Part 133 has not incorporated these remote island rules for rotorcraft due to the limited range of existing rotorcraft. If longer range rotorcraft (such as powered lift or tiltrotor aircraft) were introduced into use by the Australian aviation industry in the future, then CASA would evaluate whether the remote islands rules should be applied to Part 133.

CASA currently considers that the introduction of fully ICAO based isolated aerodrome rules to lower capacity air transport operations under Part 135 does not yet meet an appropriate safety versus cost threshold.

ATSB question 2: If there will not be any specific requirements for such isolated aerodromes, can CASA outline how the fuel planning requirements in instrument 29/18, CASR 121 and CASR 135 (and any associated MOS or guidance document) address the risk of planning flights to isolated aerodromes?

As mentioned, future CASR Part 135 will not include rules related to isolated aerodromes although Part 121 is planned to do so.
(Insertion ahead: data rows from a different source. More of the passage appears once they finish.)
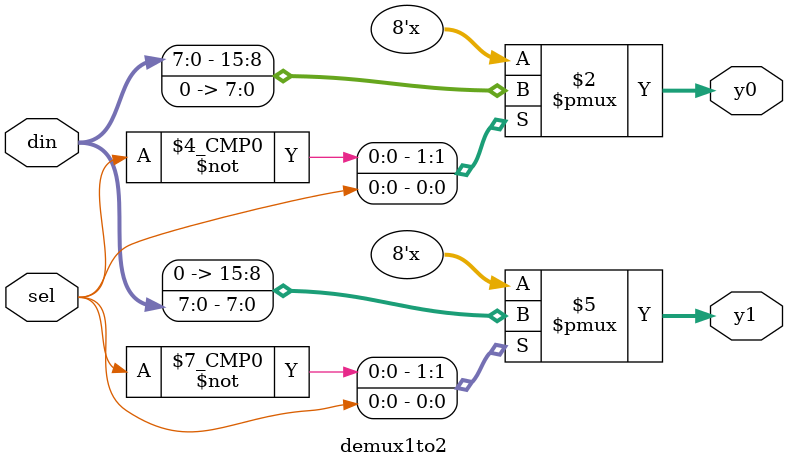
<source format=sv>
module Read_data #(
    parameter SIZE_DATA = 8
)(
    input logic                     i_clk       ,
    input logic                     i_rst_n     ,
    
    input logic                     i_start     ,
    input logic [SIZE_DATA-1:0]     i_data      ,
    
    output logic [SIZE_DATA-1:0]    o_data_a    ,
    output logic [SIZE_DATA-1:0]    o_data_b    ,
    output logic                    o_rd_en     ,
    output logic                    o_done       
);

logic [SIZE_DATA-1:0]   w_data_1;
logic [SIZE_DATA-1:0]   w_data_0;
logic                   w_en_1;

demux1to2 #(
    .SIZE_DATA      (SIZE_DATA)
) MUX_1_TO_2_UNIT (
    .din            (i_data),
    .sel            (i_sel),
    .y0             (w_data_0),
    .y1             (w_data_1)
);

always_ff @(posedge i_clk or negedge i_rst_n) begin
    if(~i_rst_n) begin
        w_en_1          <= '0;
    end else begin
        w_en_1          <= o_rd_en;
    end
end

always_ff @(posedge i_clk or negedge i_rst_n) begin
    if(~i_rst_n) begin
        o_data_a        <= '0;
        o_data_b        <= '0;
    end else if(w_en_1) begin
        o_data_a        <= w_data_1;
        o_data_b        <= w_data_0;
    end
end

always_ff @(posedge i_clk or negedge i_rst_n) begin
    if(~i_rst_n) begin
        o_rd_en         <= '0;
    end else begin
        o_rd_en         <= i_en;
    end
end

always_ff @(posedge i_clk or negedge i_rst_n) begin
    if(~i_rst_n) begin
        o_done          <= '0;
    end else begin
        o_done          <= w_en_1;
    end
end

endmodule

module demux1to2 #(
    parameter SIZE_DATA = 8
)(
    input  logic [SIZE_DATA-1:0]    din,
    input  logic sel,
    output logic [SIZE_DATA-1:0]    y0,
    output logic [SIZE_DATA-1:0]    y1
);
    always_comb begin
        y0 = 0;
        y1 = 0;
        case (sel)
            1'b0: y0 = din;
            1'b1: y1 = din;
        endcase
    end
endmodule
</source>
CASA considers that the risks associated with planning flights to onshore isolated aerodromes are the subject of adequate risk defences by the alternate aerodrome criteria contained within the Part 91 MOS which are applicable to Part 135 and replicate existing alternate aerodrome policies. Australia’s imposition of alternate minima on destination aerodromes, for the Part 135 sector, is considered to provide an appropriate balance of safety and cost at the present time and for the introduction of Part 135 in March 2021.

ATSB comment date: 05 March 2020
ATSB comment:

The ATSB notes that the draft manual of standards (MOS) for Part 121 released for consultation in July 2018 defined an isolated aerodrome as follows:

isolated aerodrome means a destination aerodrome for which there is no alternate aerodrome suitable for a given aeroplane type i.e. insufficient range capability, or if the fuel required (for a turbine aeroplane) to fly to the nearest suitable alternate aerodrome is greater than the fuel required to hold at the destination for 90 minutes.

The draft MOS also stated that each Part 121 flight was required to include destination alternate fuel, which for a destination aerodrome that is an isolated aerodrome meant:

  1. for piston-engine aeroplanes, the amount of fuel required to fly for 45 minutes plus 15 percent of the flight time planned at cruising level, including final reserve fuel, or two hours, whichever is less; or
  2. for turbine-engine aeroplanes, the amount of fuel required to fly for two hours at the cruise altitude and at the normal cruise consumption above the destination aerodrome, including final reserve fuel.

Assuming that the final requirements stated in the draft MOS are similar, this changes would be broadly in line with the fuel planning requirements for isolated aerodromes in ICAO Annex 6 Part I (at least for Part 121 operations).

The ATSB will wait for the final wording of the MOS for part 121 before reassessing CASA’s safety action in response to this recommendation.